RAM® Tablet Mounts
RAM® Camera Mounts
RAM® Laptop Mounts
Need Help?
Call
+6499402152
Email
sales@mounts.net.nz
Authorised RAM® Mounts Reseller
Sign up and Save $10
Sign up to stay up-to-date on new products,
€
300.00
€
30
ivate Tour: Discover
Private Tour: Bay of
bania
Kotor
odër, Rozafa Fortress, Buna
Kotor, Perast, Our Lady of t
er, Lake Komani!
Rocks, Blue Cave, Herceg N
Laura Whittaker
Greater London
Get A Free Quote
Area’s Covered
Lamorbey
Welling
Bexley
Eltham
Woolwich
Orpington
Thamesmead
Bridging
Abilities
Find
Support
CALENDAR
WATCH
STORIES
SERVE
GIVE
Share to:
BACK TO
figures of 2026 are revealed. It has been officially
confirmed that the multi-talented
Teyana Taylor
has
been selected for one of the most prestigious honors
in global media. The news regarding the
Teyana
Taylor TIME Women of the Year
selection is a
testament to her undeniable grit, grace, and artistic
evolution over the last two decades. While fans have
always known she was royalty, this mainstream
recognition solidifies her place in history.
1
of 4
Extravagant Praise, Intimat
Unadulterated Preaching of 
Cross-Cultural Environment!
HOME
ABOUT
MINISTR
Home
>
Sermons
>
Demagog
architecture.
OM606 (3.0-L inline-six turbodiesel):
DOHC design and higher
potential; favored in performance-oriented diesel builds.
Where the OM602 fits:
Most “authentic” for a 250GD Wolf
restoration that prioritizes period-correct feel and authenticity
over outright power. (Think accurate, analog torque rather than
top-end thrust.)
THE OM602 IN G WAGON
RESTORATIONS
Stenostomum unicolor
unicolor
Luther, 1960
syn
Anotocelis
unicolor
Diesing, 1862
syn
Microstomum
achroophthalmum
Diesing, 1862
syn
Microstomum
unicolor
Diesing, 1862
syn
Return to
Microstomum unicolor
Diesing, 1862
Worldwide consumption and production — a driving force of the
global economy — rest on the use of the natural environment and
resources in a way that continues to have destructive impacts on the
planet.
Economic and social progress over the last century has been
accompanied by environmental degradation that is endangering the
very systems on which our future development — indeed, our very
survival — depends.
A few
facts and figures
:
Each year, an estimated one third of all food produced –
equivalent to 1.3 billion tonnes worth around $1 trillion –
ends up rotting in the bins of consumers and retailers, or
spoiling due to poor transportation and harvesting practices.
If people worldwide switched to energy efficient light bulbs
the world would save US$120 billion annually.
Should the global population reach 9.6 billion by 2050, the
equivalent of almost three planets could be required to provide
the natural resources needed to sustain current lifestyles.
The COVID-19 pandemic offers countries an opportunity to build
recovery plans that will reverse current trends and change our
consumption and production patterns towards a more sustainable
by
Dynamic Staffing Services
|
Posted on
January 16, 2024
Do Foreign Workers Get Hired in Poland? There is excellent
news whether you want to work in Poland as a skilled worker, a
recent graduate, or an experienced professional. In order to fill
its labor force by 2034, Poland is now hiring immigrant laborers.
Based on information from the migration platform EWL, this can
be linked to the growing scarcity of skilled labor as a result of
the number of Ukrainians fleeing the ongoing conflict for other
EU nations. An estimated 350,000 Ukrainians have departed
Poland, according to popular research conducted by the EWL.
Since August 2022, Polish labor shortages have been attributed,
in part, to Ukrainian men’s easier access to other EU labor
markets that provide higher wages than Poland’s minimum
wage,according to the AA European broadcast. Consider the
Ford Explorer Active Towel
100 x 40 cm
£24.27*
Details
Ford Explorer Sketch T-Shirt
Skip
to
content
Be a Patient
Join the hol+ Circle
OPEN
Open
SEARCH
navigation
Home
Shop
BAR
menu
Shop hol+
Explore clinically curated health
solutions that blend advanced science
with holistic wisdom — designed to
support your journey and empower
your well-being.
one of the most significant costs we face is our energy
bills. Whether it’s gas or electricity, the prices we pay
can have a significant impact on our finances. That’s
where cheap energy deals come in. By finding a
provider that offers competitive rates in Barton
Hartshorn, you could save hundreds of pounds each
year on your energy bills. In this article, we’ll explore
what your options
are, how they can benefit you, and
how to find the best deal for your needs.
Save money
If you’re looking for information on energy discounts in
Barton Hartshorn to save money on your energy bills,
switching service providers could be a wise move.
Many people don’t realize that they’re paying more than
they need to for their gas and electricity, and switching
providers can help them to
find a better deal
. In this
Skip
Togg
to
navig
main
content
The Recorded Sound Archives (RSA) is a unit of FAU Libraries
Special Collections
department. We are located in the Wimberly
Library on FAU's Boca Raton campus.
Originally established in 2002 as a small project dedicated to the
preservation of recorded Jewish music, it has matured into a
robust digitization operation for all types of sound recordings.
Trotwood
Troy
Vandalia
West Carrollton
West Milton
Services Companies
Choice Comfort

(EXERCISE DESCRIPTION) Lay out the lines of the listing as a Markdown table with the columns "No." and "Line", from the first line of the listing through the line containing "been selected for", both inclusive. Number each line in order and omit blank lines.

(ANSWER TO THE PROBLEM)
| No. | Line |
|---|---|
| 1 | RAM® Tablet Mounts |
| 2 | RAM® Camera Mounts |
| 3 | RAM® Laptop Mounts |
| 4 | Need Help? |
| 5 | Call |
| 6 | +6499402152 |
| 7 | Email |
| 8 | sales@mounts.net.nz |
| 9 | Authorised RAM® Mounts Reseller |
| 10 | Sign up and Save $10 |
| 11 | Sign up to stay up-to-date on new products, |
| 12 | € |
| 13 | 300.00 |
| 14 | € |
| 15 | 30 |
| 16 | ivate Tour: Discover |
| 17 | Private Tour: Bay of |
| 18 | bania |
| 19 | Kotor |
| 20 | odër, Rozafa Fortress, Buna |
| 21 | Kotor, Perast, Our Lady of t |
| 22 | er, Lake Komani! |
| 23 | Rocks, Blue Cave, Herceg N |
| 24 | Laura Whittaker |
| 25 | Greater London |
| 26 | Get A Free Quote |
| 27 | Area’s Covered |
| 28 | Lamorbey |
| 29 | Welling |
| 30 | Bexley |
| 31 | Eltham |
| 32 | Woolwich |
| 33 | Orpington |
| 34 | Thamesmead |
| 35 | Bridging |
| 36 | Abilities |
| 37 | Find |
| 38 | Support |
| 39 | CALENDAR |
| 40 | WATCH |
| 41 | STORIES |
| 42 | SERVE |
| 43 | GIVE |
| 44 | Share to: |
| 45 | BACK TO |
| 46 | figures of 2026 are revealed. It has been officially |
| 47 | confirmed that the multi-talented |
| 48 | Teyana Taylor |
| 49 | has |
| 50 | been selected for one of the most prestigious honors |